**WORK INSTRUCTIONS:** Copy every record word for word.

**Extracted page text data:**
-=-=-
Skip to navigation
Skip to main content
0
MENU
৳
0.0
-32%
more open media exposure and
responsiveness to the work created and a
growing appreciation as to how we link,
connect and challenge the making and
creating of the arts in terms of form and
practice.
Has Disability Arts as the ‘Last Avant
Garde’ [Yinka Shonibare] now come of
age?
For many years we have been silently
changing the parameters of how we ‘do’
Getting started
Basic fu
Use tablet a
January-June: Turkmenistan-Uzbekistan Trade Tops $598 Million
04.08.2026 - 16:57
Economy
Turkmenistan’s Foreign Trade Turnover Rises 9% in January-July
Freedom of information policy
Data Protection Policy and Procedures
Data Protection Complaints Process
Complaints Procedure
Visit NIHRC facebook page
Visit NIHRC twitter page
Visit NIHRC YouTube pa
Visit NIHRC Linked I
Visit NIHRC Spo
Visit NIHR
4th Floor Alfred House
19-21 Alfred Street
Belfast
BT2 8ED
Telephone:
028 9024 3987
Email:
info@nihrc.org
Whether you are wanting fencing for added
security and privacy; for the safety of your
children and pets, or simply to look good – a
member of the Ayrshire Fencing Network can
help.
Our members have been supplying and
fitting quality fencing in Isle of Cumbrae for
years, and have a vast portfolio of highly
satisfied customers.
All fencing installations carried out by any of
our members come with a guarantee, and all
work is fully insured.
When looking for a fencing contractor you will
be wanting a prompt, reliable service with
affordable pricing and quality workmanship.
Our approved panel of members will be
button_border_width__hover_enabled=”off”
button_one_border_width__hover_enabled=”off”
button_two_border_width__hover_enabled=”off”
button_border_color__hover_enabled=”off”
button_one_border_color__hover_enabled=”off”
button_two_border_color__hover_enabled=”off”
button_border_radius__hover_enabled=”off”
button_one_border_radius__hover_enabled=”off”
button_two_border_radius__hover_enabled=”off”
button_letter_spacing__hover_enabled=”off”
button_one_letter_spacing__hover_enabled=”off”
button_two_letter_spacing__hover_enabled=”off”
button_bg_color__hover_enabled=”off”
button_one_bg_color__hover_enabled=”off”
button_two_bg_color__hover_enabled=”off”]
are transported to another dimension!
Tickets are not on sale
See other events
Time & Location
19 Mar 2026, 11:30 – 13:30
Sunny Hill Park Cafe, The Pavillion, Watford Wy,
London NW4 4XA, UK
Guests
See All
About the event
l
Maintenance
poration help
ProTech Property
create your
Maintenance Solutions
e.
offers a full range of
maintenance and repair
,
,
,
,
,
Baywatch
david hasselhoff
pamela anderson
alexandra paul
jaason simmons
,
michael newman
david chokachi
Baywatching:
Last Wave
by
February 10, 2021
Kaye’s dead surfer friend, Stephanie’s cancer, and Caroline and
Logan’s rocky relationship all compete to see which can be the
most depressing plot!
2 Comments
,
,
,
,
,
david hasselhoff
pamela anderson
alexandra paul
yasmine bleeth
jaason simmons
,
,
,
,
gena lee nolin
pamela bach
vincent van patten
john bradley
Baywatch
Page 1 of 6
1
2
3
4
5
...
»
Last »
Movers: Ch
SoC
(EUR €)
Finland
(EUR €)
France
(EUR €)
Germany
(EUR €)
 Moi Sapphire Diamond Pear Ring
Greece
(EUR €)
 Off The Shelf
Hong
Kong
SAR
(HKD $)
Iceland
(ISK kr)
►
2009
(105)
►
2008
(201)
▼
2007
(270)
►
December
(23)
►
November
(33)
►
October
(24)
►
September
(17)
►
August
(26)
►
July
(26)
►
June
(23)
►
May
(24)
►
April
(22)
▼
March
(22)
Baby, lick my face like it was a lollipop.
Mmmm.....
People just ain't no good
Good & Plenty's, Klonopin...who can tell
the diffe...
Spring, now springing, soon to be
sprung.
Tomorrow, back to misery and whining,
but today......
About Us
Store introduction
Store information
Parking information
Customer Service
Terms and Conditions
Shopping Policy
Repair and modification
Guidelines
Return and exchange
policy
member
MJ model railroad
-=-=-
**RESPONSE TO THIS TASK:**
Skip to navigation
Skip to main content
0
MENU
৳
0.0
-32%
more open media exposure and
responsiveness to the work created and a
growing appreciation as to how we link,
connect and challenge the making and
creating of the arts in terms of form and
practice.
Has Disability Arts as the ‘Last Avant
Garde’ [Yinka Shonibare] now come of
age?
For many years we have been silently
changing the parameters of how we ‘do’
Getting started
Basic fu
Use tablet a
January-June: Turkmenistan-Uzbekistan Trade Tops $598 Million
04.08.2026 - 16:57
Economy
Turkmenistan’s Foreign Trade Turnover Rises 9% in January-July
Freedom of information policy
Data Protection Policy and Procedures
Data Protection Complaints Process
Complaints Procedure
Visit NIHRC facebook page
Visit NIHRC twitter page
Visit NIHRC YouTube pa
Visit NIHRC Linked I
Visit NIHRC Spo
Visit NIHR
4th Floor Alfred House
19-21 Alfred Street
Belfast
BT2 8ED
Telephone:
028 9024 3987
Email:
info@nihrc.org
Whether you are wanting fencing for added
security and privacy; for the safety of your
children and pets, or simply to look good – a
member of the Ayrshire Fencing Network can
help.
Our members have been supplying and
fitting quality fencing in Isle of Cumbrae for
years, and have a vast portfolio of highly
satisfied customers.
All fencing installations carried out by any of
our members come with a guarantee, and all
work is fully insured.
When looking for a fencing contractor you will
be wanting a prompt, reliable service with
affordable pricing and quality workmanship.
Our approved panel of members will be
button_border_width__hover_enabled=”off”
button_one_border_width__hover_enabled=”off”
button_two_border_width__hover_enabled=”off”
button_border_color__hover_enabled=”off”
button_one_border_color__hover_enabled=”off”
button_two_border_color__hover_enabled=”off”
button_border_radius__hover_enabled=”off”
button_one_border_radius__hover_enabled=”off”
button_two_border_radius__hover_enabled=”off”
button_letter_spacing__hover_enabled=”off”
button_one_letter_spacing__hover_enabled=”off”
button_two_letter_spacing__hover_enabled=”off”
button_bg_color__hover_enabled=”off”
button_one_bg_color__hover_enabled=”off”
button_two_bg_color__hover_enabled=”off”]
are transported to another dimension!
Tickets are not on sale
See other events
Time & Location
19 Mar 2026, 11:30 – 13:30
Sunny Hill Park Cafe, The Pavillion, Watford Wy,
London NW4 4XA, UK
Guests
See All
About the event
l
Maintenance
poration help
ProTech Property
create your
Maintenance Solutions
e.
offers a full range of
maintenance and repair
,
,
,
,
,
Baywatch
david hasselhoff
pamela anderson
alexandra paul
jaason simmons
,
michael newman
david chokachi
Baywatching:
Last Wave
by
February 10, 2021
Kaye’s dead surfer friend, Stephanie’s cancer, and Caroline and
Logan’s rocky relationship all compete to see which can be the
most depressing plot!
2 Comments
,
,
,
,
,
david hasselhoff
pamela anderson
alexandra paul
yasmine bleeth
jaason simmons
,
,
,
,
gena lee nolin
pamela bach
vincent van patten
john bradley
Baywatch
Page 1 of 6
1
2
3
4
5
...
»
Last »
Movers: Ch
SoC
(EUR €)
Finland
(EUR €)
France
(EUR €)
Germany
(EUR €)
 Moi Sapphire Diamond Pear Ring
Greece
(EUR €)
 Off The Shelf
Hong
Kong
SAR
(HKD $)
Iceland
(ISK kr)
►
2009
(105)
►
2008
(201)
▼
2007
(270)
►
December
(23)
►
November
(33)
►
October
(24)
►
September
(17)
►
August
(26)
►
July
(26)
►
June
(23)
►
May
(24)
►
April
(22)
▼
March
(22)
Baby, lick my face like it was a lollipop.
Mmmm.....
People just ain't no good
Good & Plenty's, Klonopin...who can tell
the diffe...
Spring, now springing, soon to be
sprung.
Tomorrow, back to misery and whining,
but today......
About Us
Store introduction
Store information
Parking information
Customer Service
Terms and Conditions
Shopping Policy
Repair and modification
Guidelines
Return and exchange
policy
member
MJ model railroad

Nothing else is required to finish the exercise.